How about impressing your client with a presentation that is projected on a conference room wall via your cell phone!
Here comes a technology that can let your phone becomes a projector - showing a bright, clear image onto a wall or a big screen.
A new light-bending, silicon chip has been developed by researchers at California Institute of Technology (Caltech) that acts as a lens-free projector and could one day end up in your cell phone.
The new chip eliminates the need for bulky and expensive lenses and bulbs as used in traditional projectors.
"This chip uses a so-called integrated optical phased array (OPA) to project the image electronically with only a single laser diode as light source and no mechanically moving parts," explained Ali Hajimiri, Thomas G. Myers professor of electrical engineering at Caltech.

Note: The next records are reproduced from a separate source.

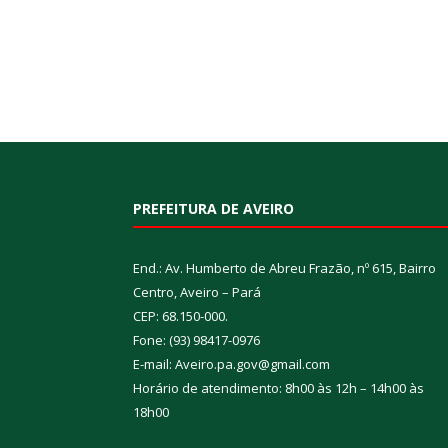
PREFEITURA DE AVEIRO
End.: Av. Humberto de Abreu Frazão, nº 615, Bairro
Centro, Aveiro – Pará
CEP: 68.150-000.
Fone: (93) 98417-0976
E-mail: Aveiro.pa.gov@gmail.com
Horário de atendimento: 8h00 às 12h – 14h00 às
18h00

The beauty of this thing is that these chips are small, can be made at a very low cost and opens up lots of interesting possibilities.
Hajimiri and his team bypassed traditional optics by manipulating the coherence of light - a property that allows the researchers to 'bend' the light waves on the surface of the chip without lenses or the use of any mechanical movement.
"By changing the relative timing of the waves, you can change the direction of the light beam," Hajimiri added.
Using a series of pipes for the light - called phase shifters - the OPA chip slows down or speeds up the timing of the waves, thus controlling the direction of the light beam.
The timed light waves are then delivered to tiny array elements within a grid on the chip.
The light is then projected from each array in the grid, the individual array beams combining coherently in the air to form a single light beam and a spot on the screen.
As the electronic signal rapidly steers the beam left, right, up, and down, the light acts as a very fast pen, drawing an image made of light on the projection surface.
"The new thing about our work is really that we can do this on a tiny, one-millimeter-square silicon chip. We can do it very rapidly to form images since we phase-shift electronically in two dimensions," said Behrooz Abiri, a graduate student in Hajimiri's team.
"In the future, this can be incorporated into a cell phone. Since there is no need for a lens, you can have a phone that acts as a projector all by itself," Hajimiri told the gathering at the Optical Fiber Communication (OFC) conference in San Francisco recently.